Climber interview : Pearson King•
Posted on November 01 2019
Kicking off our interview series with a great set of responses from Dynamite Starfish ambassador @sonofpears! We’re so excited to be sharing some of these stories with you.
Q1: To start, a few ways you identify yourself... (some examples: name, age, pronouns, type of work you do...) But really, anything you believe is important.
A1: Pearson (he/him). I'm a food sovereignty and community resilience advocate at a food recovery nonprofit, and I've been climbing off-and-on for about ten years. I live in Los Angeles during the week, but on the weekends my partner Meg and our dog Scully will load into our van and ride Vanny DeVito out of town.
Q2: How did you start climbing?
A2. I was first introduced to climbing by my college roommate while living in Vermont. Connor took me and another friend out to this super short sport crag that's actually just this bizarre rock face that was exposed by cutting the hillside to make way for train tracks. During the second or third climb of the day, we could hear the train blaring its horn a few miles away. When it finally came by, we had moved the rope bag and our gear off the tracks, and Dylan was hangdogging above the train, somehow totally unfazed. That was a pretty transformative experience, to say the least. I've been hooked ever since.
Q3: What impact has climbing had on your life?
A3: The greatest impact that climbing has had on my life has been in the realm of conversations with fear. I've had Generalized Anxiety Disorder since I was young, and it has just been a constant in my life that I always thought I would just have to suffer through. Climbing really changed the way that I view fear and its purpose, and in opening the door for conversations with my fear, I have become much more adept at managing my anxiety. I think that people always think about fear as something that you can 'conquer' or just ignore, but I've found that climbing showed me that fear isn't the same every time. Sometimes fear can be useful. Sometimes it can be a distraction. But it's never something that you should seek to conquer. Climbing taught me to view fear as a notification. Have you checked in with your surroundings recently? It's like a prompt to check in with my mental state. Am I afraid of getting injured from falling, or am I afraid of committing to this move and potentially failing? Am I afraid because I'm putting myself in a truly reckless position, or am I nervous because I'm climbing at my limit? I've taken these lessons into my personal life as well, and my ability to mitigate the impacts of my anxiety has grown tremendously. Having active conversations with your fear is a necessary part of being a better climber, and I think it's a necessary part of being a better human too.

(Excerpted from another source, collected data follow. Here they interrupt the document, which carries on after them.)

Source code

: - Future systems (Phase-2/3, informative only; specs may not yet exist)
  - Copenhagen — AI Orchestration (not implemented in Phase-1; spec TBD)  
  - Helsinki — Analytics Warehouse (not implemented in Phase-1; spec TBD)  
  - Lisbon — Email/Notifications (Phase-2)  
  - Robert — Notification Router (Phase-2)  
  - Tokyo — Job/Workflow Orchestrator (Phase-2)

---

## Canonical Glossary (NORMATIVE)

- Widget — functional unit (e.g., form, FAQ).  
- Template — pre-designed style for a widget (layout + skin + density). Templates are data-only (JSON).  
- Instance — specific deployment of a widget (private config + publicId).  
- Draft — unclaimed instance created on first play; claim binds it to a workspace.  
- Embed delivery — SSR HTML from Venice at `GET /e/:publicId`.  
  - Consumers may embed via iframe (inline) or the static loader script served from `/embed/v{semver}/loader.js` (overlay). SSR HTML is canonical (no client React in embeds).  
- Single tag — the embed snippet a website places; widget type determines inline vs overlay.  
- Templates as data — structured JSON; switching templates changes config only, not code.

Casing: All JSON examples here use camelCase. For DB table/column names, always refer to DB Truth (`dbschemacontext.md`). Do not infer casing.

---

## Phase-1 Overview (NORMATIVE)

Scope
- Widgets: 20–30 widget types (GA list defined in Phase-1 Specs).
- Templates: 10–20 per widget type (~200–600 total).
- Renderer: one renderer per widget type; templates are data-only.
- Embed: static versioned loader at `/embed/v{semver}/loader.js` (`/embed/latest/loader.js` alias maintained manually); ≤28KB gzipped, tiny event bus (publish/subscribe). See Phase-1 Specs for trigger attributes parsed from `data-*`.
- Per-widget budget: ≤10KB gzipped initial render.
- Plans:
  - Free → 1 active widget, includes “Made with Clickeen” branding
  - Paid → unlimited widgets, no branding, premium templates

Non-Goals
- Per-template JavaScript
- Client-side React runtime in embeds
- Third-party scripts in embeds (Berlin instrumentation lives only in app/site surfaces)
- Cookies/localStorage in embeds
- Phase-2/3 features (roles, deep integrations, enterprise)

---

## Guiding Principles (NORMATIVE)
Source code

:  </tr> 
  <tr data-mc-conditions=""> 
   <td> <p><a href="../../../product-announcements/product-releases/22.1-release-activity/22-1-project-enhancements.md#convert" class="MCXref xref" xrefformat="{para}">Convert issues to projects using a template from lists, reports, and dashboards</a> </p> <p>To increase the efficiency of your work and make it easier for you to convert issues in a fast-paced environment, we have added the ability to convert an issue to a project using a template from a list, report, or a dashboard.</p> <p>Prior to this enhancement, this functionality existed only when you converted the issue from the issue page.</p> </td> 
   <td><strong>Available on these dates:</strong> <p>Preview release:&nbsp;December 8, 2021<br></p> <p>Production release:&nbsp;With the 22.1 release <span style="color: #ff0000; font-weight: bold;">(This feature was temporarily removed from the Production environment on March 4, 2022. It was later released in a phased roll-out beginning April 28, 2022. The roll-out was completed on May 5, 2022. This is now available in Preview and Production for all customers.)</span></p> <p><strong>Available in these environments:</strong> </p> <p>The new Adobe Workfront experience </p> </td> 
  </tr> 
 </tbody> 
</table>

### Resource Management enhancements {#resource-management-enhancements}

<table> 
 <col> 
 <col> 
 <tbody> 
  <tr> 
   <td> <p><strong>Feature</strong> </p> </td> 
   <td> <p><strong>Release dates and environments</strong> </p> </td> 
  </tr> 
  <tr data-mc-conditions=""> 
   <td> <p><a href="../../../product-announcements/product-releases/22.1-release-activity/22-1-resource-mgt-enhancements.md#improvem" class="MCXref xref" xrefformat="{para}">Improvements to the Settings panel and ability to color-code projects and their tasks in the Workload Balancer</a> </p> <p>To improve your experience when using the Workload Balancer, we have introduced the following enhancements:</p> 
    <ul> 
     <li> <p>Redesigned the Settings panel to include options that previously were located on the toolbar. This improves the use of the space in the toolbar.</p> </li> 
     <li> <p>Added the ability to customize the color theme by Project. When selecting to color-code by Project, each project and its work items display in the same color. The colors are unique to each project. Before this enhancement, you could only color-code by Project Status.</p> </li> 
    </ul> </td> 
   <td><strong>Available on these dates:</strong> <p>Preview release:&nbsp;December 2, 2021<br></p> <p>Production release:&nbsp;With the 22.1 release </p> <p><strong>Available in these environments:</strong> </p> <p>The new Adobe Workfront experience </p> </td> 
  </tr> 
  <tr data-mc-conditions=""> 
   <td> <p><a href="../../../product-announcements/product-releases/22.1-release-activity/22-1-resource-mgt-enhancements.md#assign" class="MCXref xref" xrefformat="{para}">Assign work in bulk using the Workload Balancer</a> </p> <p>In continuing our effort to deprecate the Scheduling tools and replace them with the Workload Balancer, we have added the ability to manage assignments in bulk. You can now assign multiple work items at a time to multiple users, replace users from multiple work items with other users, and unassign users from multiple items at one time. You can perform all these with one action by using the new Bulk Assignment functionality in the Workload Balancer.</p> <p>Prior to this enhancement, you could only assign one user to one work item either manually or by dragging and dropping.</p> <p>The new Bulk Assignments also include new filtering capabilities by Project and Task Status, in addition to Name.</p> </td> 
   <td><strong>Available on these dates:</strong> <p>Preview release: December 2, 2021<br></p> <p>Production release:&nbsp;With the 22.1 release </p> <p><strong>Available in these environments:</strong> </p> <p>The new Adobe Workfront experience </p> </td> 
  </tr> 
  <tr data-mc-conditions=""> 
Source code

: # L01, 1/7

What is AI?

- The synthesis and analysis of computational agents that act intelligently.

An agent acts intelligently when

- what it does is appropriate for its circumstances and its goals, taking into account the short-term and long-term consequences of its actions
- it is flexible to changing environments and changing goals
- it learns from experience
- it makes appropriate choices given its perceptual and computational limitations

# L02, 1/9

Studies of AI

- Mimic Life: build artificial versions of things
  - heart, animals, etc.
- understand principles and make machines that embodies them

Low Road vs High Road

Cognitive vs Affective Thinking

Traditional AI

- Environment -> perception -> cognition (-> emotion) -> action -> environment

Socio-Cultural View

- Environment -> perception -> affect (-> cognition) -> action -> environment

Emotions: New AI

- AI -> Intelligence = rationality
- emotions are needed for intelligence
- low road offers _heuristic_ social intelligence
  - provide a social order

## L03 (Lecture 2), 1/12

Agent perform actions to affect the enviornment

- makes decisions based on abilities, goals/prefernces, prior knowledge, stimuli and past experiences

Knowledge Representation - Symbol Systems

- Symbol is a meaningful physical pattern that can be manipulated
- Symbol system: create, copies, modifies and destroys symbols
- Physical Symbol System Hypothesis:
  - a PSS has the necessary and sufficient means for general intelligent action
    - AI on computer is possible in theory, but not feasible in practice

Q4: What are some other things you do that you find most fulfilling?
A4: I love introducing people to climbing, and I think that this is particularly important when it comes to the importance of diversity and equity in outdoor sports. The mentorship gap in climbing is already such an issue, and this is compounded for underrepresented groups. I love volunteering with Climb the Gap and always enjoy taking people on their first outdoor climbing experience. If I'm not climbing or talking about climbing, you will almost certainly find me talking about the concept of place and place-based work, or at the very least, raving about the beauty of liminal spaces.
Q5: If you could tell the world one thing, what would it be?
A5: I'd like to tell a story that my grandfather told me. It's not a particularly unique story or message, but I think it's always worth repeating. An elderly man was walking down the beach one morning when he saw a child surrounded by sand dollars. As the old man watched, the child would reach down to pick up a sand dollar, and one by one, they would throw it back into the ocean. After watching this go on for quite some time, the old man finally asked them, "What are you doing?" The child responded without looking up, "I'm saving these starfish." The old man watched for a bit longer, looked down the beach at all the sand dollars and back to the small patch the child was clearing. "There must be a million sand dollars out here, and you're out here all alone. What difference can you possible you make?" The child turned to the man with a sand dollar in their hand, tossed it back into the water, and said, "To that one, I made all the difference."